Она встала и пошла туда, где лежал О’ва.
— Хорошая вода, О’ва.
Склонившись к нему, Сантэн увидела, что силы оставили его, но старик улыбнулся ей и покивал, не в состоянии встать.
— Хорошая вода, Нэм Дитя, — согласился он.
Сантэн отвязала шнурок с пояса и взяла нож в обе руки. Он уже спас ей жизнь. И может еще спасти в будущем, если она оставит его у себя.
— Возьми, О’ва, — протянула она нож. — Нож для О’ва.
Он смотрел на нож. Его темное, налившееся кровью лицо потемнело, глаза лишились всякого выражения и стали совершенно пустыми.
— Возьми, О’ва, — повторила Сантэн.
— Это слишком много, — прошептал он, ошеломленно глядя на нож. Дар был поистине бесценный.

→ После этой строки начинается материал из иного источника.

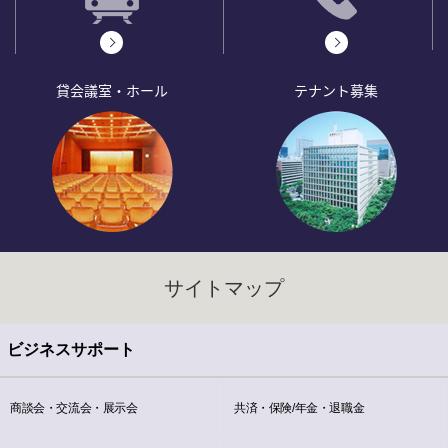
貸会議室・ホール
テナント募集
サイトマップ
ビジネスサポート
商談会・交流会・展示会
共済・保険/年金・退職金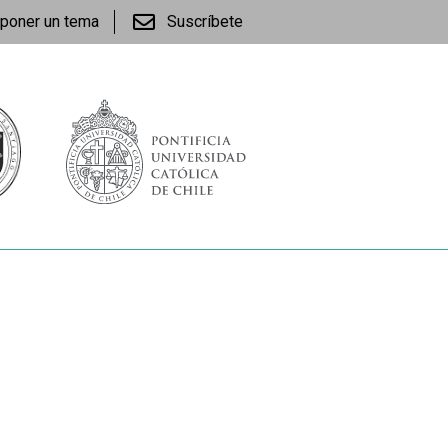
poner un tema
Suscríbete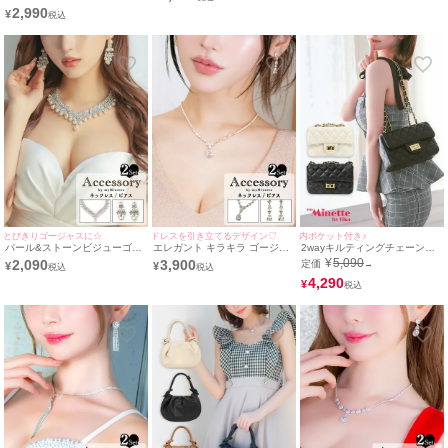
ピアス]
＋イヤリング]
2,990
¥
とびきりゴージャスに☆
ドレスを引き立てるデザイン♡
内ポケット付き♪
パール&ストーンビジューゴー
エレガント キラキラ ゴージャ
2wayキルティングチェーンレ
ジャスバースデーアクセサリー
ス ストーン アクセサリー 2点
ザーショルダーバッグ
¥
5,090
2,090
3,900
定価
→
¥
¥
2点セット [バースデーネック
セット [ネックレス＋ピアス]
レス＋イヤリングorバースデー
4,290
¥
ピアス]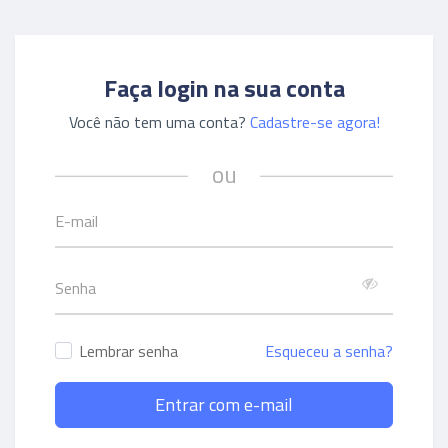
Faça login na sua conta
Você não tem uma conta?
Cadastre-se agora!
ou
Lembrar senha
Esqueceu a senha?
Entrar com e-mail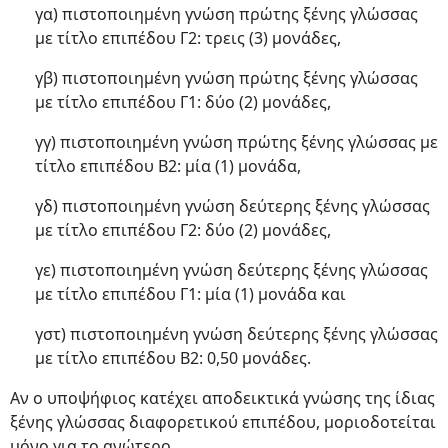
γα) πιστοποιημένη γνώση πρώτης ξένης γλώσσας
με τίτλο επιπέδου Γ2: τρεις (3) μονάδες,
γβ) πιστοποιημένη γνώση πρώτης ξένης γλώσσας
με τίτλο επιπέδου Γ1: δύο (2) μονάδες,
γγ) πιστοποιημένη γνώση πρώτης ξένης γλώσσας με
τίτλο επιπέδου B2: μία (1) μονάδα,
γδ) πιστοποιημένη γνώση δεύτερης ξένης γλώσσας
με τίτλο επιπέδου Γ2: δύο (2) μονάδες,
γε) πιστοποιημένη γνώση δεύτερης ξένης γλώσσας
με τίτλο επιπέδου Γ1: μία (1) μονάδα και
γστ) πιστοποιημένη γνώση δεύτερης ξένης γλώσσας
με τίτλο επιπέδου B2: 0,50 μονάδες.
Αν ο υποψήφιος κατέχει αποδεικτικά γνώσης της ίδιας
ξένης γλώσσας διαφορετικού επιπέδου, μοριοδοτείται
μόνο για το ανώτερο.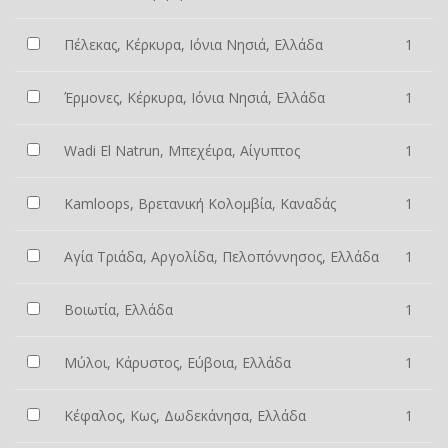
Πέλεκας, Κέρκυρα, Ιόνια Νησιά, Ελλάδα
1
Έρμονες, Κέρκυρα, Ιόνια Νησιά, Ελλάδα
1
Wadi El Natrun, Μπεχέιρα, Αίγυπτος
1
Kamloops, Βρετανική Κολομβία, Καναδάς
1
Αγία Τριάδα, Αργολίδα, Πελοπόννησος, Ελλάδα
1
Βοιωτία, Ελλάδα
1
Μύλοι, Κάρυστος, Εύβοια, Ελλάδα
1
Κέφαλος, Κως, Δωδεκάνησα, Ελλάδα
1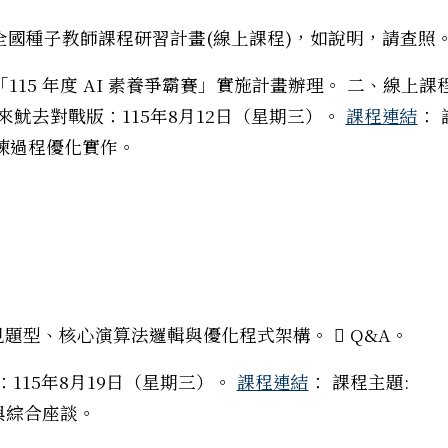
」全國種子教師課程研習計畫(線上課程)，如說明，請查照
15 年度 AI 素養爭霸賽」實施計畫辦理。 二、線上課
魷來魷去對戰版：115年8月12日（星期三）。
課程連結
： 
訓練過程優化實作。
見題型、核心演算法邏輯與優化程式架構。  Q&A。
戰：115年8月19日（星期三）。
課程連結
： 課程主題:
工作坊及B5-1生成式AI與教育應用工作坊
享與綜合座談。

Сантэн взяла его руку и повернула ладонью вверх. Положила на ладонь нож и согнула пальцы бушмена. О’ва сидел на солнцепеке с ножом в руке, его грудь вздымалась так же мощно, как когда он вытягивал воду из цедильного колодца; крошечная слезинка выкатилась из уголка глаза и побежала по глубокой морщине-канавке вдоль носа.
— Почему ты плачешь, глупый старик? — спросила Х’ани.
— Я плачу от радости, из-за этого подарка.
О’ва старался держаться с достоинством, но голос его дрожал.
— Глупо лить по такому поводу слезы, — сказала Х’ани, но озорно подмигнула, прикрывая смеющийся рот тонкой, изящной старческой рукой.
* * *
Они пошли по речному руслу на восток, но без спешки, которая отличала их переход через страну дюн: ведь здесь под песком скрывалась хорошая вода.
Выступали еще до рассвета и шли, пока жара не загоняла их в шалаши; потом, когда жара спадала, и долго после наступления темноты опять шли — неторопливо, охотясь и собирая по дороге съедобные растения.
Х’ани вырезала палку, чтобы копать, заострила и подержала для прочности над огнем, а потом показала Сантэн, как ею пользоваться. За несколько дней Сантэн научилась распознавать на поверхности признаки съедобных и полезных клубней и растений. Скоро стало очевидно, что, хоть О’ва искусен в охоте, знает законы пустыни и его мастерство охотника и следопыта почти сверхъестественно, основное пропитание маленькому клану дает собирательство женщин. Много дней и недель, когда дичи было мало или совсем не было, они жили за счет растений, которые женщины вдвоем приносили в лагерь.